EVERYTHING about Danette Sperry, from her artwork to her personality, is refreshingly simple. A self-taught artist, she paints things that she likes.
“I get inspiration from stuff that keeps coming up in my head,” she explains. “Sometimes you get an idea in your head and you want to go with it.”
Sperry and her husband John live in Maysville, Georgia, a small town about an hour outside of Atlanta. The country life helps keep the two stay true to their simplistic lifestyle—Sperry jokes that all she does is create art.
“We have a 1917 farm house we live in,” Sperry says. “Our studio is out back; it’s fifty steps to work. The only traffic is the birds.”
Sperry’s approach to art, as with life, is gentle, making the title of her solo show, “Harmony: The Gentle Soul of Danette Sperry,” incredibly fitting. Her relief paintings range in subject from dogs to birds to the blues musician Muddy Waters and follow the typical folk art style, fitting right in at Roots Up Gallery.
Sperry’s relief technique is more complicated than traditional relief, as she combines layers of paint with hand-etched detail done with a small knife.
The detail in Sperry’s pieces is, at times, unbelievable. In “Dog Walkers,” for instance, the dogs are fully marked up with tick marks, wavy lines, and swirls all over their bodies.
It’s impossible to overstate how much physical work this is, since some dogs need more than one layer of etching, but Sperry wanted each dog to look unique.

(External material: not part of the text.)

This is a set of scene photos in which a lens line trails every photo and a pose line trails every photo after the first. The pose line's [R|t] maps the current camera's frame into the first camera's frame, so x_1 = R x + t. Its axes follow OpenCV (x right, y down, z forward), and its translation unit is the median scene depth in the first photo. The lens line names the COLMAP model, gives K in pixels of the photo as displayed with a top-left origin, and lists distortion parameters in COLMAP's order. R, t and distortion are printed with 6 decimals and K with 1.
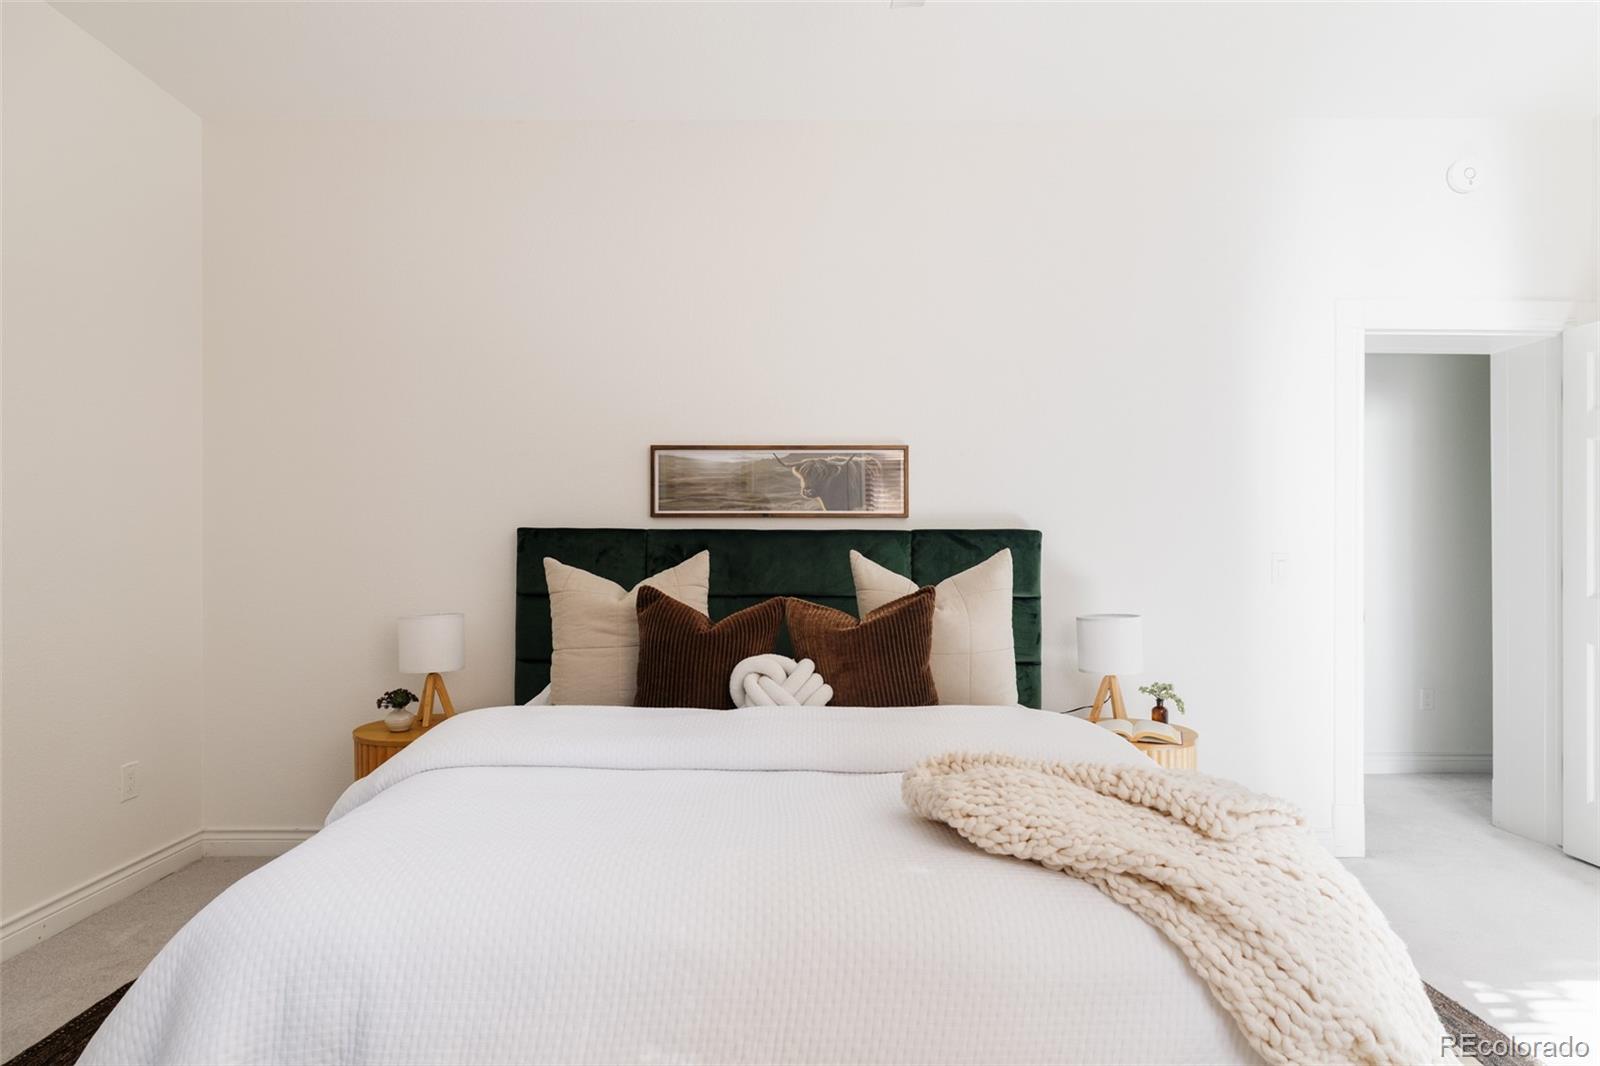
lens RADIAL K [[877.0, 0, 800.0], [0, 877.0, 533.0], [0, 0, 1]] dist [0.004561, 0.001011]
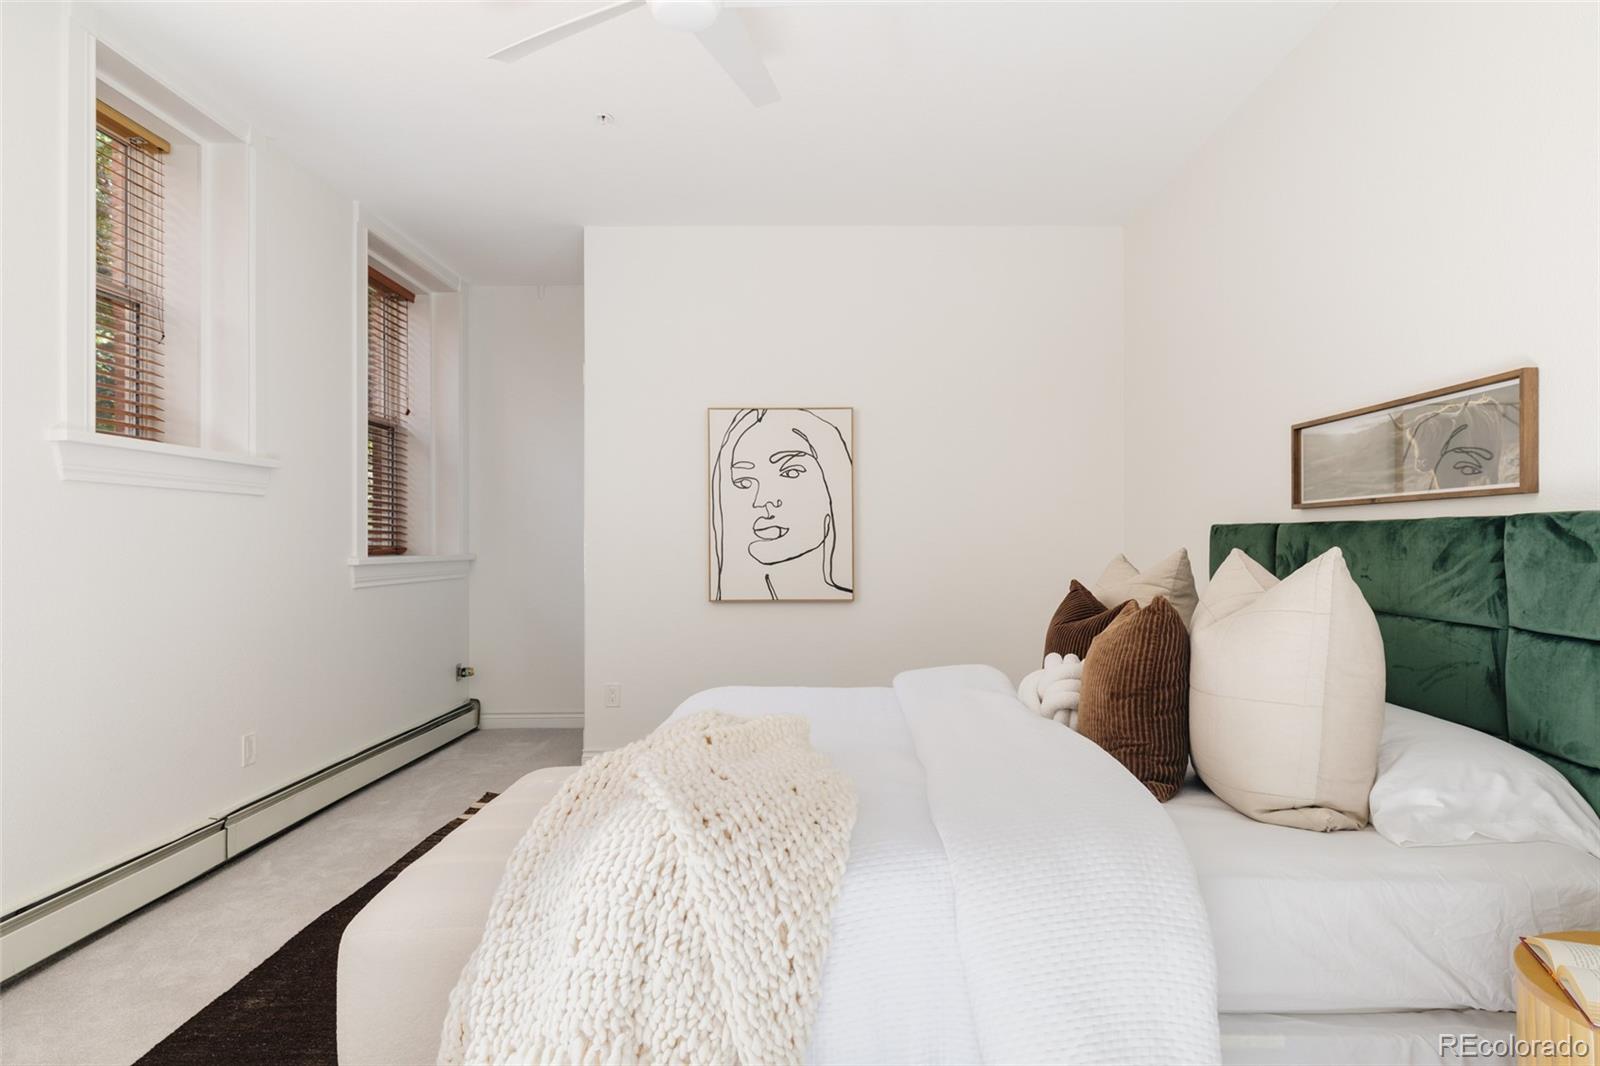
lens RADIAL K [[912.6, 0, 800.0], [0, 912.6, 533.0], [0, 0, 1]] dist [0.016779, 0.000024]
pose [[-0.013595, -0.011895, -0.999837, 0.730940], [0.013154, 0.999841, -0.012074, 0.009646], [0.999821, -0.013316, -0.013437, 0.528975]]
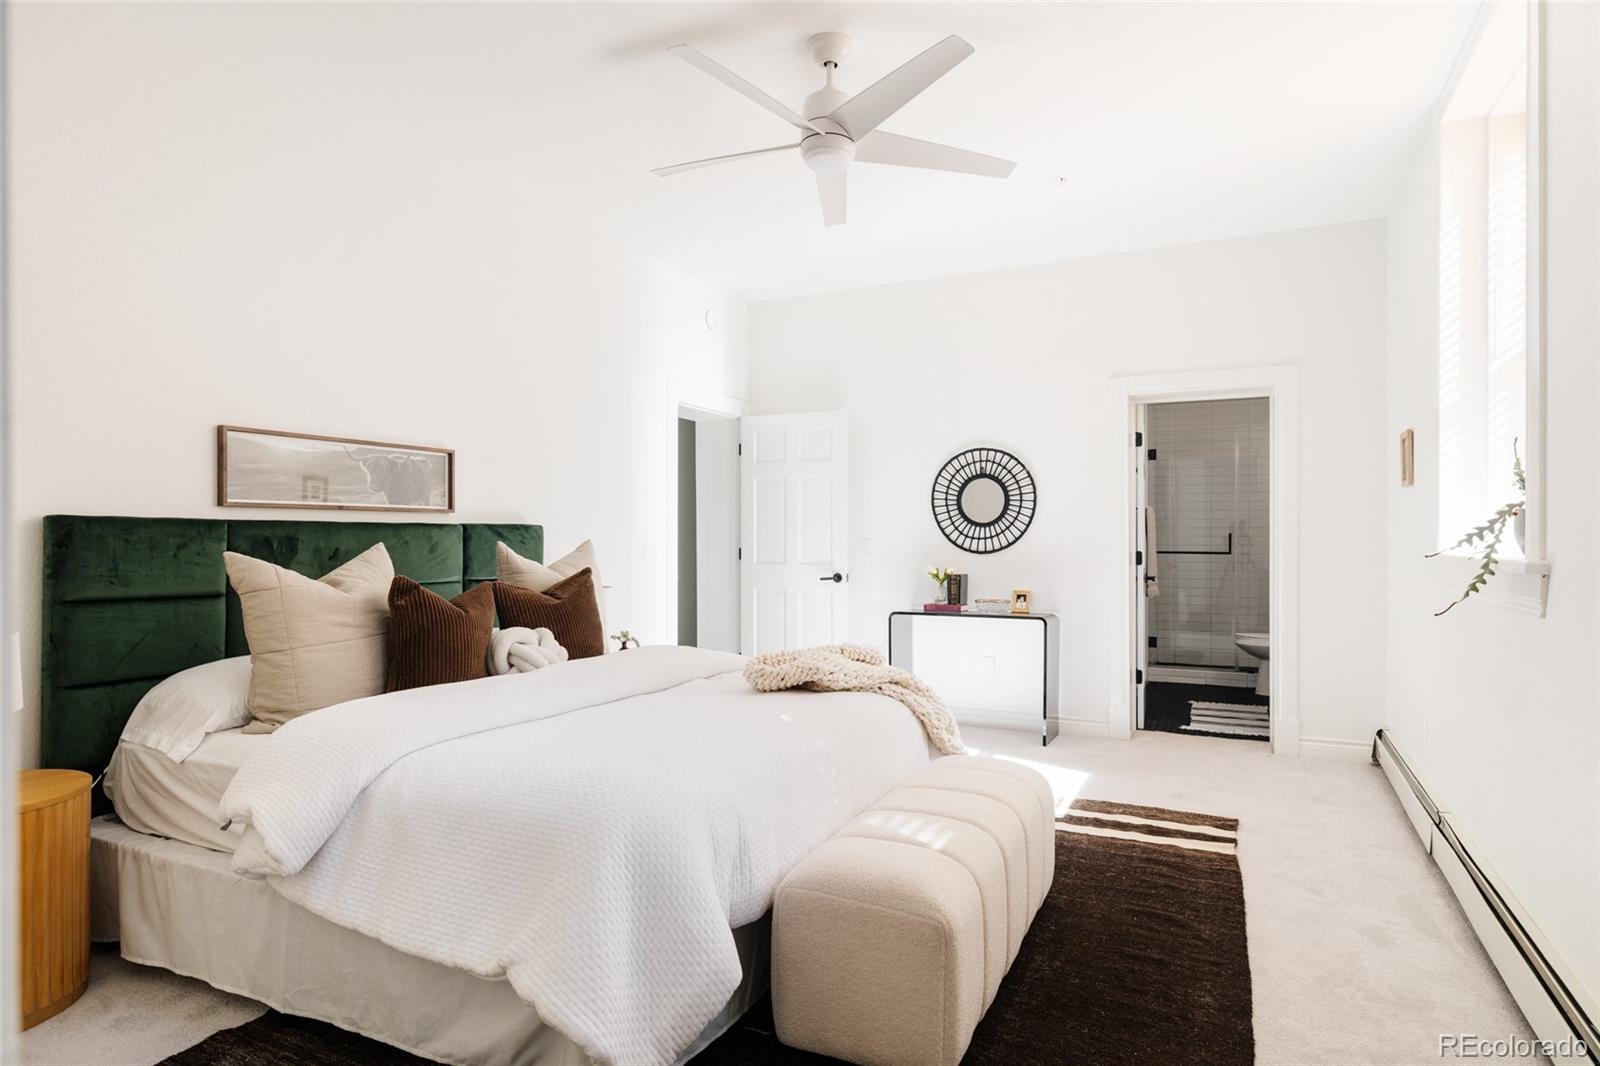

“When you first do this, it’s really thick,” Sperry explains, gesturing to another one of her paintings, “Poppies.”
“All your mediums and stuff you use and paint thickeners, and then when it dries it just comes down.”
Sperry started her style of relief paintings as a way to blend her love of sculpture and painting.
“I like the 3D sculpture, but you’re limited on what you can create,” she says.
“When you’re painting, a painting is just a painting. They’re beautiful and all, but I love texture, and that’s how I evolved to where I am.”
As many folk artists do, Sperry uses symbols to convey themes in her work. The painting “Madonna” includes character symbols for faith and hope.
Her husband John is also a folk artist—on a visit to see his work, Roots Up owner Leslie Lovell discovered Danette’s pieces and decided to bring them to Savannah.
Back in Maysville, Sperry also runs a woodworking shop, Primitive Folks, where she creates tables out of centuries-old repurposed wood. She uses the same wood for her frames, attached to the outside of the painting.
“Since it’s primitive art, I wanted something simple to go with it,” Sperry says. “I didn’t want something too fancy because I didn’t want the frame to be the art, I wanted the art to be the art.”
Sperry’s intricate works need to be seen in person to be believed. “Harmony” hangs at Roots Up until July 18.